According to recent studies, total hours New Yorkers spend waiting for the subway has increased by 45 percent in the past five years and reached 34,900 hours. The city’s Independent Budget Office estimates the current cost of this lost work time at $864,000 a day. Meanwhile, the unlimited monthly MetroCard became 16.3 percent more expensive and its price increased to $121 during the same five years.
These negative trends arose or accelerated after current Mayor Bill “I Love the Poor and Downtrodden” De Blasio took office in 2014. And it’s exactly why GOP mayoral candidate Nicole Malliotakis hammers him him on the campaign trail, with one refers of her videos calling riding the subway “a nightmare.”
De Blasio was quick to respond. In contrast to Malliotakis who recorded her video in front of a green screen, the current mayor made it to a real subway station, accompanied Senator Bernie Sanders, who is remarkably popular and has endorsed de Blasio. (Unlike clueless, befuddled Hillary Clinton, Sanders was able to swipe his metro card successfully.)

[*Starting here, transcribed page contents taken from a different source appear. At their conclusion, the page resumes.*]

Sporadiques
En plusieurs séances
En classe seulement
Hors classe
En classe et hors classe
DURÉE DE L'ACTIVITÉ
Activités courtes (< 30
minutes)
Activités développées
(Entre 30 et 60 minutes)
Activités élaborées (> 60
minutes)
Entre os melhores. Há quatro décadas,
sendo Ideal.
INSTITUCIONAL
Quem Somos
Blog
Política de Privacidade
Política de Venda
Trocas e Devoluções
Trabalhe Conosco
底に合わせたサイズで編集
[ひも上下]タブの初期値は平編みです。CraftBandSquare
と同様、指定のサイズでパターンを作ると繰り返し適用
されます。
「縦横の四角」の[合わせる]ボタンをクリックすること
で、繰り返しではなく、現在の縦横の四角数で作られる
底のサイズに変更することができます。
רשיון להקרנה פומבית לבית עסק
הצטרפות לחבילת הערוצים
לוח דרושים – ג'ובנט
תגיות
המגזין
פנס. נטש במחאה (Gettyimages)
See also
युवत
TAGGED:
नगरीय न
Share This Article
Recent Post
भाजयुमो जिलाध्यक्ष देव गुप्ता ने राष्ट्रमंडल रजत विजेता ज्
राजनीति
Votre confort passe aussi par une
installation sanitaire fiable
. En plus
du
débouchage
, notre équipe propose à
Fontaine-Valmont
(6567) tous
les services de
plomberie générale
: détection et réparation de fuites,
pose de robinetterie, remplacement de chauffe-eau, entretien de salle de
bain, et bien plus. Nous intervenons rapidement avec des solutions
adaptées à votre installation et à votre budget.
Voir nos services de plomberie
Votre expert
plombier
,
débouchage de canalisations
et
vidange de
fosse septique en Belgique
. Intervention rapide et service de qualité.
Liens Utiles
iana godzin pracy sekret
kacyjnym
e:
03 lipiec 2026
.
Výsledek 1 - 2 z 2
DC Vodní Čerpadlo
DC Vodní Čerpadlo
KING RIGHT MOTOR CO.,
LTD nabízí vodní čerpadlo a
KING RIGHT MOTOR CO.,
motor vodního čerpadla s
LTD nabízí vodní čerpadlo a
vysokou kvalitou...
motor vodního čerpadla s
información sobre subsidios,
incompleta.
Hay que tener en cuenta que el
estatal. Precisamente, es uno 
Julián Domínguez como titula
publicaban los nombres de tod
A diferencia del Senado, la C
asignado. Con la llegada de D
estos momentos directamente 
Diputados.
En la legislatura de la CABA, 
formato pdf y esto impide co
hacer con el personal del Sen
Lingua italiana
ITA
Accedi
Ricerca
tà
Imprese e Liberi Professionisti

But not everything went smoothly at the campaign stop. De Blasio and Sanders had to wait longer than expected due to — surprise — an earlier incident. Later Metropolitan Transportation Authority (MTA) authorities claimed de Blasio’s pledge at the press conference to introduce cheap new MetroCards and cut train delays caused another subway delay that same day.
Mayoral statements attract a lot of media attention. In theory, introducing half-price MetroCards could help de Blasio attract support from the people who live below the federal poverty line that he so shamelessly panders to. Many of these New Yorkers are women and minorities. De Blasio promised to fund cheaper fare cards by introducing a new tax on city residents who make more than $500,000 a year.

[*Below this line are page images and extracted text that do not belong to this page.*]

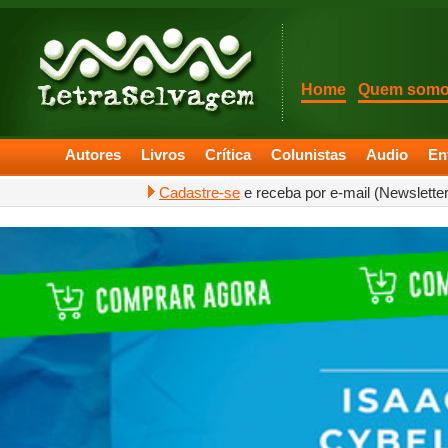
Home
Quem som
Autores
Livros
Crítica
Colunistas
Audio
En
Cadastre-se
e receba por e-mail (Newslette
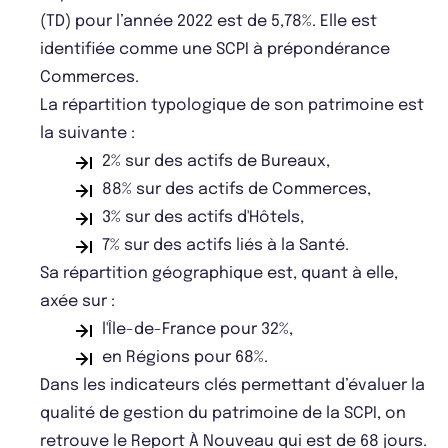
(TD) pour l’année 2022 est de 5,78%. Elle est
identifiée comme une SCPI à prépondérance
Commerces.
La répartition typologique de son patrimoine est
la suivante :
2% sur des actifs de Bureaux,
88% sur des actifs de Commerces,
3% sur des actifs d'Hôtels,
7% sur des actifs liés à la Santé.
Sa répartition géographique est, quant à elle,
axée sur :
l'Île-de-France pour 32%,
en Régions pour 68%.
Dans les indicateurs clés permettant d’évaluer la
qualité de gestion du patrimoine de la SCPI, on
retrouve le Report À Nouveau qui est de 68 jours.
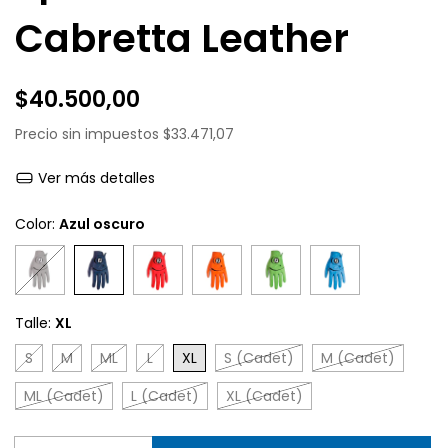
Cabretta Leather
$40.500,00
Precio sin impuestos
$33.471,07
Ver más detalles
Color:
Azul oscuro
Talle:
XL
S
M
ML
L
XL
S (Cadet)
M (Cadet)
ML (Cadet)
L (Cadet)
XL (Cadet)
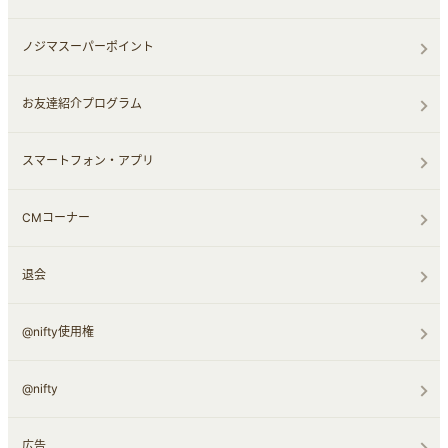
ノジマスーパーポイント
お友達紹介プログラム
スマートフォン・アプリ
CMコーナー
退会
@nifty使用権
@nifty
広告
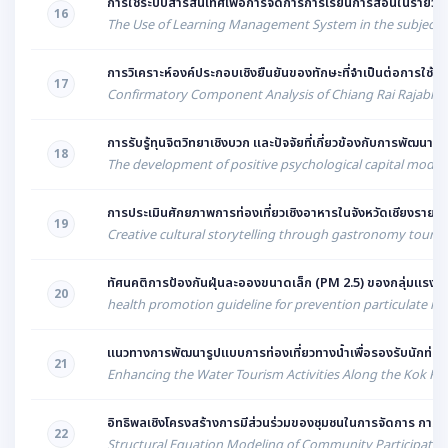
การใช้ระบบสารสนเทศเพื่อการจัดการการเรียนการสอนในรายวิชาเทค
16
The Use of Learning Management System in the subject of 
การวิเคราะห์องค์ประกอบเชิงยืนยันของทักษะที่จำเป็นต่อการใช
17
Confirmatory Component Analysis of Chiang Rai Rajabhat
การรับรู้ทุนจิตวิทยาเชิงบวก และปัจจัยที่เกี่ยวข้องกับการพัฒน
18
The development of positive psychological capital model 
การประเมินศักยภาพการท่องเที่ยวเชิงอาหารในจังหวัดเชียงราย
19
Creative cultural storytelling through gastronomy touri
ทัศนคติการป้องกันฝุ่นละอองขนาดเล็ก (PM 2.5) ของกลุ่มแรงงา
20
health promotion guideline for prevention particulate ma
แนวทางการพัฒนารูปแบบการท่องเที่ยวทางน้ำเพื่อรองรับนักท่องเท
21
Enhancing the Water Tourism Activities Along the Kok Rive
อิทธิพลเชิงโครงสร้างการมีส่วนร่วมของชุมชนในการจัดการ การท่อง
22
Structural Equation Modeling of Community Participatio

At first glance, the the mayor’s proposal sounds like a good re-election strategy. What, after all, are 32,000 votes of wealthier New Yorkers, few undoubtedly who ride the subway, versus 800,000 votes of the poor?
But it’s worth pointing out that the mayor is actually not in charge of the NYC subway system. The MTA is a state-operated organization and it is controlled by the New York governor, Andrew Cuomo. (A notorious pro-Hillary hack, incidentally, and son of Democratic Party Super Hack Emeritus Mario Cuomo.) Andrew Cuomo is responsible for its funding and appointing six out of 14 the MTA board members.
After a series of horrifying subway incidents, accidents and derailments this past summer, Cuomo declared that the New York City subway was in the state of emergency. He also ordered the newly appointed chairman of the MTA — Joseph Lhota, who ran for mayor against de Blasio in 2013 — to come up with the bailout package.
(By the way, check out the image below. It’s from an article published in New York last June, entitled “Facebook and Twitter Scenes From a Hellish Ride on a Stalled F Train Without Lights or Air-Conditioning.” It will give you an idea what a pleasure it is to ride on New York’s subway system.)
Lhota proposed measures whose total cost was estimated at more than $800 million. Since all of the new expenses would come out of the state budget, Lhota asked de Blasio for help financing the emergency plan.
But de Blasio says he wants all the money for his plan to come from city taxes, including $250 million for the half-price MetroCards he’s using to win votes from his poor, long-suffering base. Cuomo’s spokeswoman, Dani Lever, has announced such a bill will never pass in Albany, which means that all the subway promises we are hearing during the election campaign won’t amount to much of anything no matter who wins the mayoral election this Tuesday.